[SOLVED] Solving for roots -> Z^3 = -i

Mar 2008
28
0
Hi all,

I'm trying to work out the roots for the equation above. I've worked out one of them as being z = i, as z^3= i^3 = -i.

Wolfram Alpha gives
z = 1/2 (sqrt(3)-i) and z = 1/2 (-sqrt(3)-i)

as the other answers, but I'm unsure how they arrived at this?

Thanks.
 

Soroban

MHF Hall of Honor
May 2006
12,028
6,341
Lexington, MA (USA)
Hello, Ashgasm!

Tricky . . .


Find all roots of: .\(\displaystyle z^3 \:=\:-i\)

We have: .\(\displaystyle z^3 + i \:=\:0\)


Since \(\displaystyle (\text{-}i)^3 \:=\:i\), we have: .\(\displaystyle z^3 + (\text{-}1)^3 \;=\;0\) . . . a sum of cubes


Factor: .\(\displaystyle \bigg[z + (\text{-}i)\bigg]\,\bigg[z^2 -(\text{-}1)(z) + (\text{-}i)^2\bigg] \;=\;0\)

. . . . . . . . . \(\displaystyle (z - i)\,(z^2 + iz - 1)\;=\;0 \)



We have two equations to solve:

\(\displaystyle z - i \:=\:0 \quad\Rightarrow\quad \boxed{z \:=\:i}\)


\(\displaystyle z^2 + iz - 1 \:=\:0\)
Quadratic Formula: .\(\displaystyle z \:=\:\frac{-i \pm\sqrt{i^2 - 4(1)(\text{-}1)}}{2(1)} \;=\;\boxed{\frac{-i \pm\sqrt{3}}{2}}\)



The three roots are: .\(\displaystyle i,\;\;\frac{\sqrt{3}-i}{2},\;\;\frac{-\sqrt{3}-i}{2}\)


 

mr fantastic

MHF Hall of Fame
Dec 2007
16,948
6,768
Zeitgeist
Hi all,

I'm trying to work out the roots for the equation above.

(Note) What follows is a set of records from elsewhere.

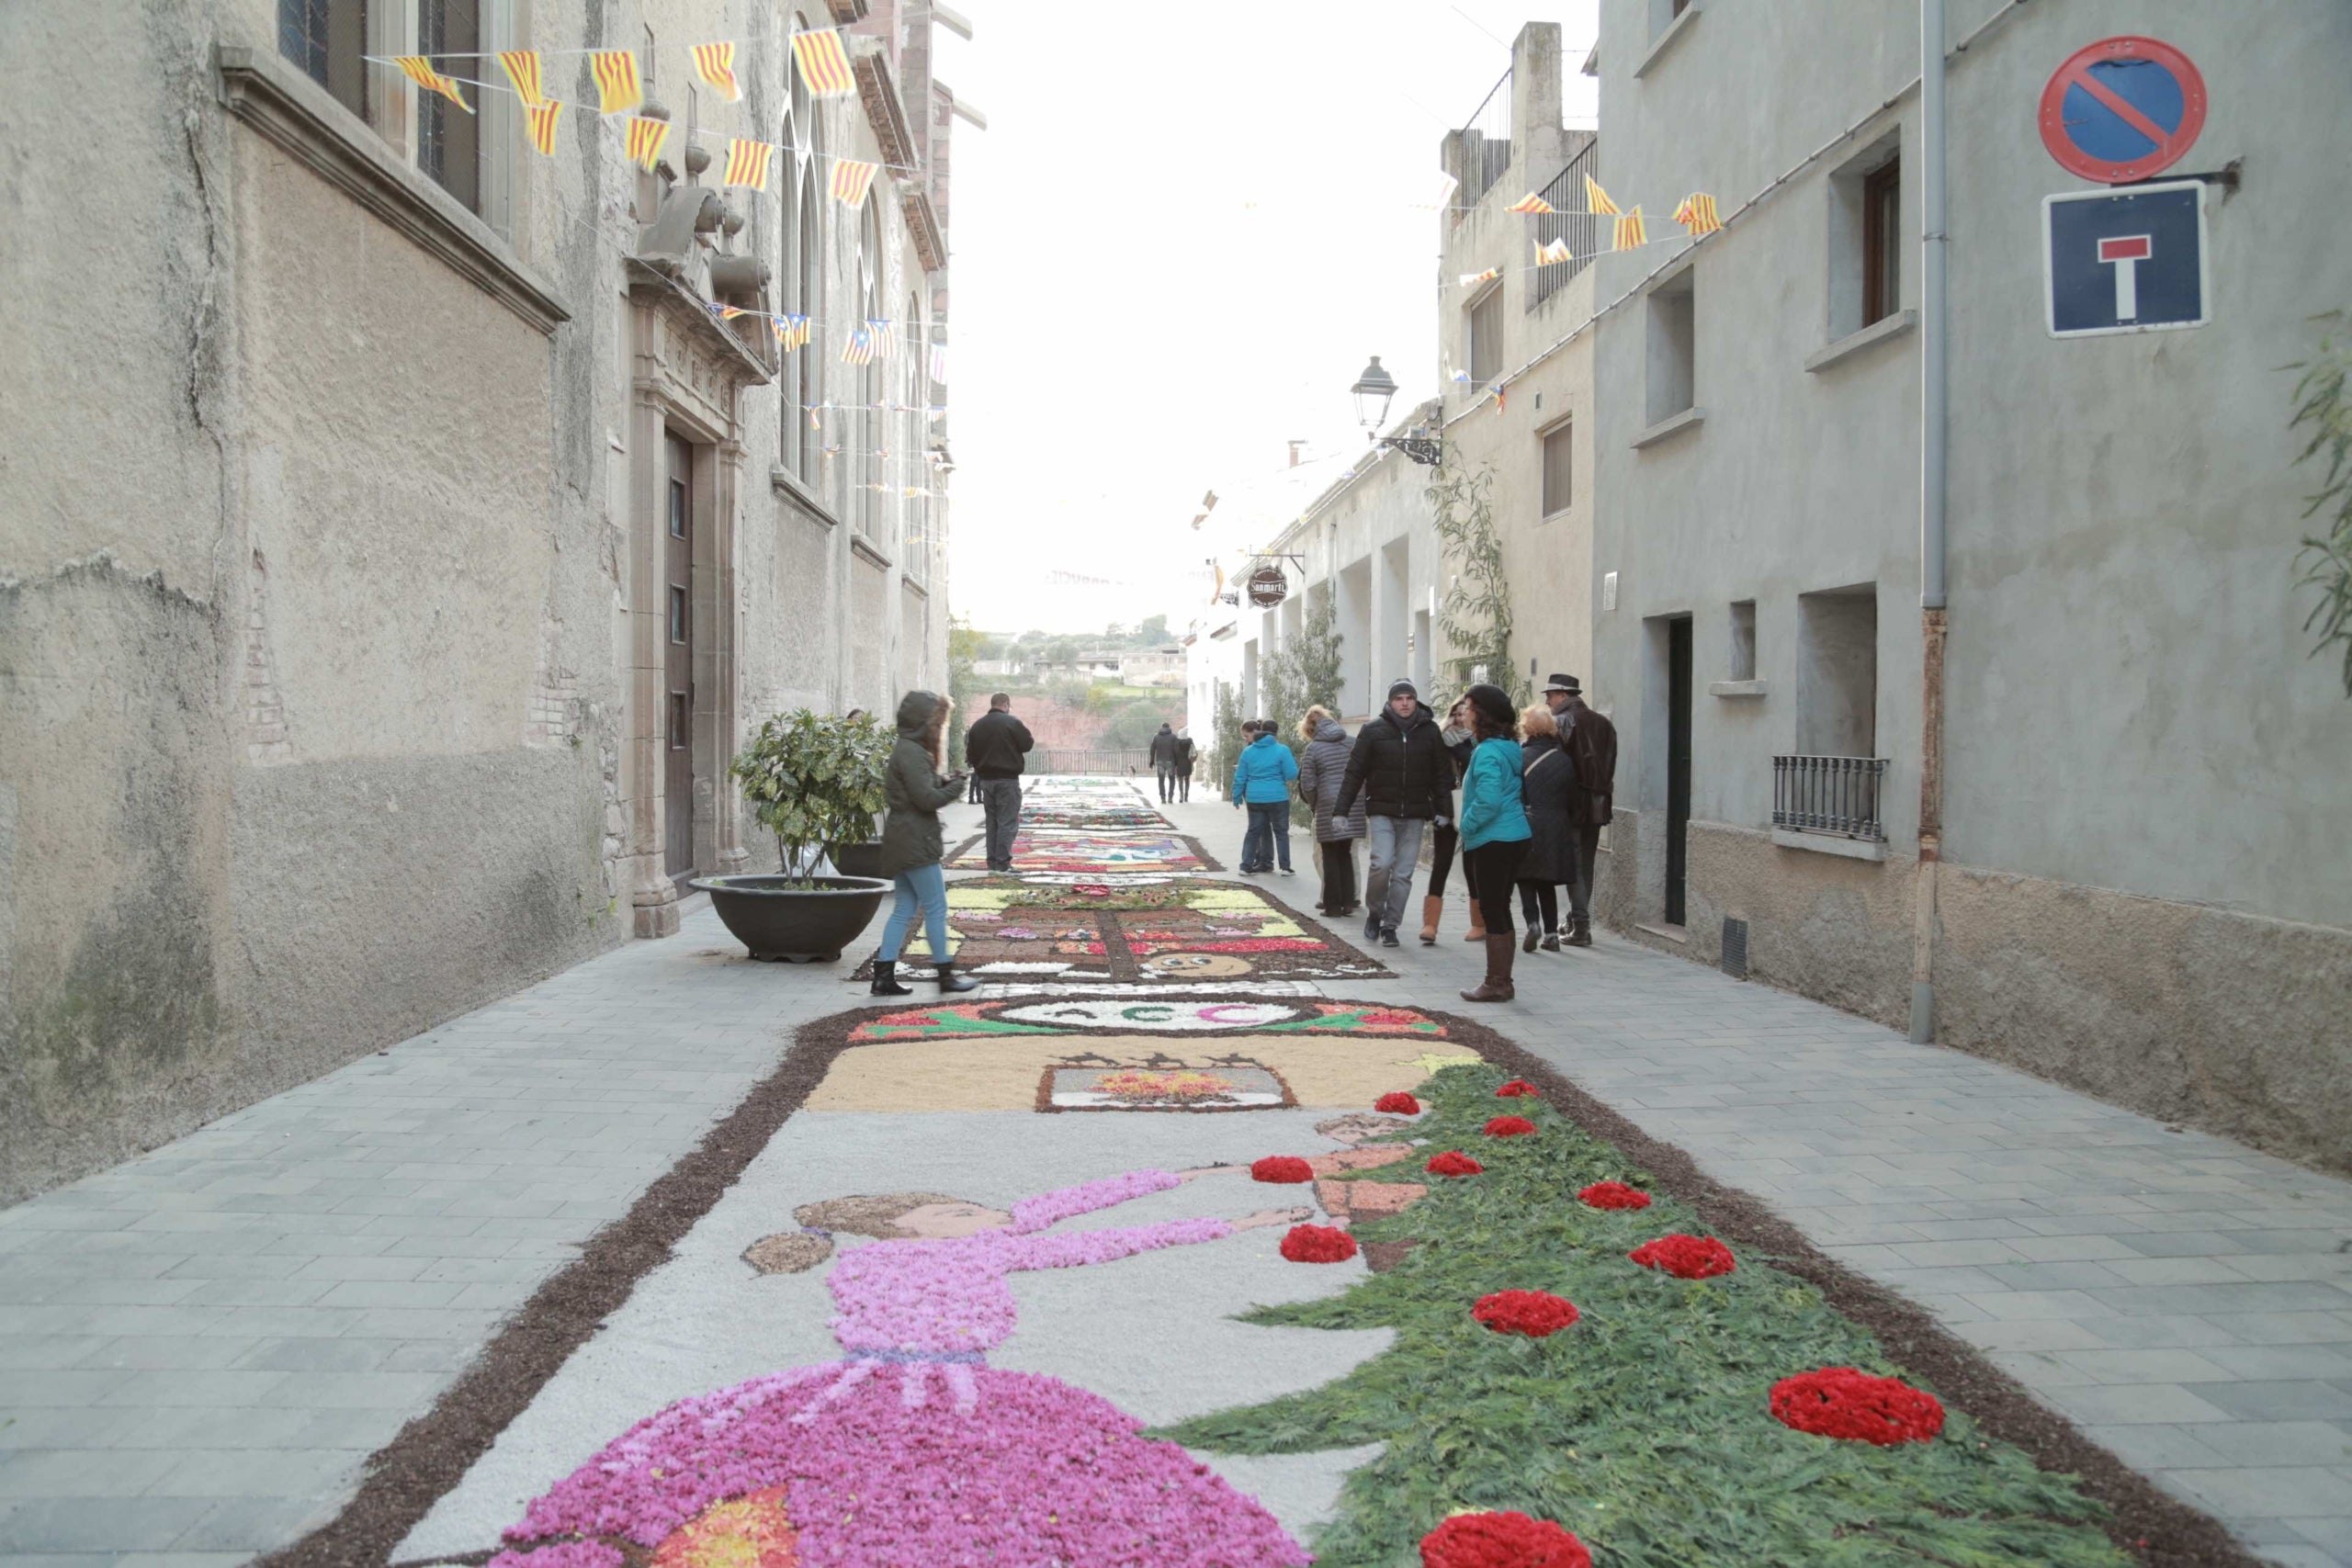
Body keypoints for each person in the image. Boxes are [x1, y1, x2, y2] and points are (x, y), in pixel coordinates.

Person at [503, 1169, 1316, 1567]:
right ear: (907, 1227)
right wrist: (1230, 1216)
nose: (985, 1215)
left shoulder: (898, 1255)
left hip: (849, 1386)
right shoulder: (942, 1258)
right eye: (957, 1211)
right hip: (950, 1388)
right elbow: (1064, 1229)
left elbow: (1055, 1206)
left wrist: (1187, 1179)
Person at [870, 691, 978, 997]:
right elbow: (926, 799)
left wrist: (943, 780)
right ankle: (945, 976)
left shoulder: (907, 748)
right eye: (936, 722)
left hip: (903, 837)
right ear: (923, 722)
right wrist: (955, 786)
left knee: (904, 908)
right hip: (915, 839)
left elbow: (918, 788)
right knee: (936, 906)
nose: (939, 728)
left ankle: (883, 977)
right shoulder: (913, 752)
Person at [1335, 679, 1452, 949]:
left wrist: (1444, 810)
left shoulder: (1430, 732)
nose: (1404, 703)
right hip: (1382, 811)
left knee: (1403, 874)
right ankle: (1375, 912)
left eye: (1409, 698)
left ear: (1415, 701)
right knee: (1381, 863)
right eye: (1399, 698)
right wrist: (1341, 811)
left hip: (1414, 813)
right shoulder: (1373, 730)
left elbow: (1441, 774)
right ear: (1390, 703)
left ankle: (1391, 924)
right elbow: (1354, 772)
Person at [1455, 684, 1532, 1002]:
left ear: (1483, 714)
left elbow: (1488, 800)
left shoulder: (1487, 752)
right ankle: (1501, 980)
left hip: (1494, 838)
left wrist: (1466, 826)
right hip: (1514, 835)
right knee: (1500, 906)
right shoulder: (1507, 747)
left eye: (1469, 707)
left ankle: (1497, 982)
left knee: (1493, 909)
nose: (1464, 713)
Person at [1543, 673, 1619, 947]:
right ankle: (1576, 921)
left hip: (1572, 804)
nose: (1548, 701)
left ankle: (1581, 926)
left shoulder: (1562, 721)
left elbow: (1556, 767)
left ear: (1563, 695)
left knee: (1573, 865)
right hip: (1598, 803)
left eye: (1550, 695)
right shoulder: (1605, 725)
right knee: (1586, 863)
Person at [1515, 705, 1577, 953]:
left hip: (1526, 822)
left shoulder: (1520, 757)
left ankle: (1532, 923)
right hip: (1556, 826)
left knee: (1525, 878)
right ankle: (1552, 934)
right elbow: (1572, 797)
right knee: (1546, 882)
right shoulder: (1564, 760)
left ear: (1526, 729)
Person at [1294, 706, 1366, 916]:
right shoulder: (1352, 742)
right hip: (1352, 804)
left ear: (1309, 729)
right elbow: (1363, 774)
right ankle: (1348, 903)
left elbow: (1307, 783)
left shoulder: (1314, 748)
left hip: (1327, 805)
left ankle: (1332, 906)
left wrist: (1314, 804)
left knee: (1329, 855)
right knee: (1346, 853)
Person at [1421, 696, 1479, 945]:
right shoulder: (1439, 741)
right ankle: (1430, 925)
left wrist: (1460, 746)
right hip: (1445, 810)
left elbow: (1472, 765)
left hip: (1472, 811)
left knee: (1472, 868)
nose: (1458, 718)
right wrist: (1436, 809)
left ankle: (1479, 923)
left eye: (1463, 713)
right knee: (1441, 865)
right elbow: (1432, 778)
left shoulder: (1478, 743)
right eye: (1454, 713)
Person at [964, 693, 1035, 874]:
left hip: (986, 781)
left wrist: (981, 767)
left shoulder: (978, 726)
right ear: (1006, 704)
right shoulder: (1011, 722)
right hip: (1007, 780)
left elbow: (970, 754)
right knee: (1007, 822)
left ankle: (993, 861)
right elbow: (1027, 744)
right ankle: (1003, 863)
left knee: (992, 822)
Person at [1229, 719, 1299, 874]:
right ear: (1275, 735)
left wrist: (1237, 796)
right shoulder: (1282, 750)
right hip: (1278, 797)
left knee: (1253, 832)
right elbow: (1292, 774)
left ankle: (1245, 866)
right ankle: (1285, 867)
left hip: (1255, 798)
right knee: (1281, 832)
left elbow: (1240, 776)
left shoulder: (1248, 752)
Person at [1148, 722, 1181, 804]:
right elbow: (1177, 750)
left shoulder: (1156, 737)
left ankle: (1163, 798)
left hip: (1160, 762)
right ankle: (1170, 797)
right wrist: (1177, 762)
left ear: (1161, 727)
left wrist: (1152, 760)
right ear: (1169, 727)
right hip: (1170, 761)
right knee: (1172, 779)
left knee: (1161, 780)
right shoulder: (1173, 737)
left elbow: (1152, 749)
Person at [1171, 728, 1197, 803]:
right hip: (1187, 762)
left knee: (1180, 781)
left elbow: (1174, 752)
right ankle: (1186, 796)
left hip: (1179, 763)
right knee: (1187, 779)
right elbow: (1194, 751)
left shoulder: (1176, 742)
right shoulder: (1190, 741)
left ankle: (1181, 796)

I've worked out one of them as being z = i, as z^3= i^3 = -i.

Wolfram Alpha gives
z = 1/2 (sqrt(3)-i) and z = 1/2 (-sqrt(3)-i)

as the other answers, but I'm unsure how they arrived at this?

Thanks.
Since you know one of the roots, use the fact that the arguments of the roots differ by 2pi/3.

-i = cis(-pi/2). Therefore, in polar form, the other two roots are cis(-pi/2 + 2pi/3) and cis(-pi/2 + 4pi/3). Now convert each of these into cartesian form.
 
Mar 2008
28
0
Big thanks to both of you. That certainly clears it up for me.

Rep++. :)